I define the metric function: it passes the predictions though the sigmoid function, and whatever predictions are larger than 0.5 and are equal to the targets are marked as correct. This is performed for each batch, over which an average is then taken.

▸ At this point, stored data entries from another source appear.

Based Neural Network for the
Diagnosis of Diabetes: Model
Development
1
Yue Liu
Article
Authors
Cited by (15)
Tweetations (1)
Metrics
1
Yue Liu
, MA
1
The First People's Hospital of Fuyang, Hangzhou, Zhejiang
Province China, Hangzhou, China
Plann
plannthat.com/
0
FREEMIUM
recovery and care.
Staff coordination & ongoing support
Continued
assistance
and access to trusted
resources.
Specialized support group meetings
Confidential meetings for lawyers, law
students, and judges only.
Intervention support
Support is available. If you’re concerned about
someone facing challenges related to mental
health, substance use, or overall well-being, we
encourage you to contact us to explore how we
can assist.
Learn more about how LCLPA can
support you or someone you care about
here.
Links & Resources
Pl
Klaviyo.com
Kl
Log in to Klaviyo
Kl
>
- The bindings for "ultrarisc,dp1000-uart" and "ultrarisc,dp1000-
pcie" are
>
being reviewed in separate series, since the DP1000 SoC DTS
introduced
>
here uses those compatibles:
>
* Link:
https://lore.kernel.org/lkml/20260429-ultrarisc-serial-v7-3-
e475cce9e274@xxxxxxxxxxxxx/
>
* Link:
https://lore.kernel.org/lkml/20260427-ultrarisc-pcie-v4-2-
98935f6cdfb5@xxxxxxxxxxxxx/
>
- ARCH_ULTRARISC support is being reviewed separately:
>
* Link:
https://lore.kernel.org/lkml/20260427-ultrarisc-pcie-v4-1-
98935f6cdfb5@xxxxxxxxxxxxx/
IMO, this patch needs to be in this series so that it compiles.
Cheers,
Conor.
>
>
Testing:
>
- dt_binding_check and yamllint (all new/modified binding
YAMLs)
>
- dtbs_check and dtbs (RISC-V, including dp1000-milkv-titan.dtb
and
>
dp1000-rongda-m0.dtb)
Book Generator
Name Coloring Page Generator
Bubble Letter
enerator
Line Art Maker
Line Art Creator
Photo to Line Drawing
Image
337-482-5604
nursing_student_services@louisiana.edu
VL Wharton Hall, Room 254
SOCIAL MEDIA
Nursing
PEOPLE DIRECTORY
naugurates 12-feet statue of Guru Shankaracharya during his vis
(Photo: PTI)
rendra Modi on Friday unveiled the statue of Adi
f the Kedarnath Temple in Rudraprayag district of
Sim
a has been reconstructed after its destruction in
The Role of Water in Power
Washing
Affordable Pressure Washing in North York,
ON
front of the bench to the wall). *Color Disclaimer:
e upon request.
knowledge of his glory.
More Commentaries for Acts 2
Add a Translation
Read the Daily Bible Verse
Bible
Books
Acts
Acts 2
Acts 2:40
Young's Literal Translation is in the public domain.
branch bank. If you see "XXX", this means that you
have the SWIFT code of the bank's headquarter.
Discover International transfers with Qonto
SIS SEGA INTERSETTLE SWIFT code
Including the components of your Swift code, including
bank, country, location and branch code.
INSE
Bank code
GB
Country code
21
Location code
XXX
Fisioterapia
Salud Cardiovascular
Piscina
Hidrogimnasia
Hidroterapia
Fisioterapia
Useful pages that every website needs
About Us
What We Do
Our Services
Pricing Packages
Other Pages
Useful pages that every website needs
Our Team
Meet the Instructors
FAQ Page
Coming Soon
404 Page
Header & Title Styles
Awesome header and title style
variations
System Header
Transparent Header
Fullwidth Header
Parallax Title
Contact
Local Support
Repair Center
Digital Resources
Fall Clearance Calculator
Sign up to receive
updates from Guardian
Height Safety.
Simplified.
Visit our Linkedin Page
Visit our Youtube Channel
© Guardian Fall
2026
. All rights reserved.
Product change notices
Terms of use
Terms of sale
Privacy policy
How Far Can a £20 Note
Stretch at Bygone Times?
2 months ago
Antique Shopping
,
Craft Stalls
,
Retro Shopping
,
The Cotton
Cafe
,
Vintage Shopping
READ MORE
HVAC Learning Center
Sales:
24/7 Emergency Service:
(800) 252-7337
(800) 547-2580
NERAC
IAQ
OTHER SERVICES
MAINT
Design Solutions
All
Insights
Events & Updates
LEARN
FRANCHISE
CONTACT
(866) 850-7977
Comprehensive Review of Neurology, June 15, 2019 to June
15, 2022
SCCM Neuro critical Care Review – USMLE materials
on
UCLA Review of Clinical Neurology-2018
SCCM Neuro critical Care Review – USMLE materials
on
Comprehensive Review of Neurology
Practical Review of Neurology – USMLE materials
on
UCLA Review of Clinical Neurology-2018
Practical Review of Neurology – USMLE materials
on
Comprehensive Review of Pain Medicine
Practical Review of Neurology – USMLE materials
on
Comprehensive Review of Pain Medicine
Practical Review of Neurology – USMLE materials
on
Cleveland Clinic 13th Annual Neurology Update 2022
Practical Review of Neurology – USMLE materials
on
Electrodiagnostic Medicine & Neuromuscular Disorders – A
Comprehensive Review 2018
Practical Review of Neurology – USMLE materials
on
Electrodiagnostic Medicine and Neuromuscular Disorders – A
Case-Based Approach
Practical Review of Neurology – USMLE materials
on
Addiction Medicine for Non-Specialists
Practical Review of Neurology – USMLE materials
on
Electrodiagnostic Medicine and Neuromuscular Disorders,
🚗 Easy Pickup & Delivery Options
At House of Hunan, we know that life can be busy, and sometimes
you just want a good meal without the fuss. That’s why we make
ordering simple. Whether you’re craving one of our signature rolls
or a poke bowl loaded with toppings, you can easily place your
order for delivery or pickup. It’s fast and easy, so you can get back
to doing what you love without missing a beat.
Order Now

Then the average over all the batches are taken (this average is calculated by the learner itself with the _calculate_accuracy method).

# Define metric function.
def accuracy(inputs, targets):
    predictions = linear_model(inputs).sigmoid()
    correct_predictions = (predictions > 0.5) == targets
    return correct_predictions.float().mean()

Then I define the learner.

# Create learner.
learner = learner.Learner(
    train_dataloader,
    valid_dataloader,
    linear_model,
    l1_norm,
    accuracy,
)

Then I train the model.

learner.train_model(10)

And get the following output.

Epoch: 0; Accuracy: 0.5009
Epoch: 1; Accuracy: 0.5001
Epoch: 2; Accuracy: 0.4996
Epoch: 3; Accuracy: 0.4995
Epoch: 4; Accuracy: 0.4993
Epoch: 5; Accuracy: 0.4993
Epoch: 6; Accuracy: 0.4992
Epoch: 7; Accuracy: 0.4991
Epoch: 8; Accuracy: 0.4991
Epoch: 9; Accuracy: 0.4991
Epoch: 10; Accuracy: 0.4991
Epoch: 11; Accuracy: 0.4991
Epoch: 12; Accuracy: 0.4991
Epoch: 13; Accuracy: 0.4991
Epoch: 14; Accuracy: 0.4991
Epoch: 15; Accuracy: 0.4991
Epoch: 16; Accuracy: 0.4991
Epoch: 17; Accuracy: 0.4991
Epoch: 18; Accuracy: 0.4991
Epoch: 19; Accuracy: 0.4991

It seems that my model has converged because I also later printed the average loss for each epoch:

Epoch: 0; Accuracy: 0.5009
Average Loss: 0.25076560201135356
Epoch: 1; Accuracy: 0.5001
Average Loss: 0.013846351337164865
Epoch: 2; Accuracy: 0.4996
Average Loss: 0.01272650749265689
Epoch: 3; Accuracy: 0.4995
Average Loss: 0.012236580249740767
Epoch: 4; Accuracy: 0.4993
Average Loss: 0.01163589142683141
Epoch: 5; Accuracy: 0.4993
Average Loss: 0.011318306764167705
Epoch: 6; Accuracy: 0.4992
Average Loss: 0.011210138059825637
Epoch: 7; Accuracy: 0.4991
Average Loss: 0.011073978753461469
Epoch: 8; Accuracy: 0.4991
Average Loss: 0.010936616144913997
Epoch: 9; Accuracy: 0.4991
Average Loss: 0.0108073602966693
Epoch: 10; Accuracy: 0.4991
Average Loss: 0.010670954357019863
Epoch: 11; Accuracy: 0.4991
Average Loss: 0.010529087265934219
Epoch: 12; Accuracy: 0.4991
Average Loss: 0.010392412279412084
Epoch: 13; Accuracy: 0.4991
Average Loss: 0.010272278062197092
Epoch: 14; Accuracy: 0.4991
Average Loss: 0.010172289920671209
Epoch: 15; Accuracy: 0.4991
Average Loss: 0.010087506484102126
Epoch: 16; Accuracy: 0.4991
Average Loss: 0.010012260564198908
Epoch: 17; Accuracy: 0.4991
Average Loss: 0.009943498881840082
Epoch: 18; Accuracy: 0.4991
Average Loss: 0.009878894718829393
Epoch: 19; Accuracy: 0.4991
Average Loss: 0.009815361252436823

The logic of my accuracy function seems to be fine, but it must be going wrong somewhere.

I would really appreciate any insights and help!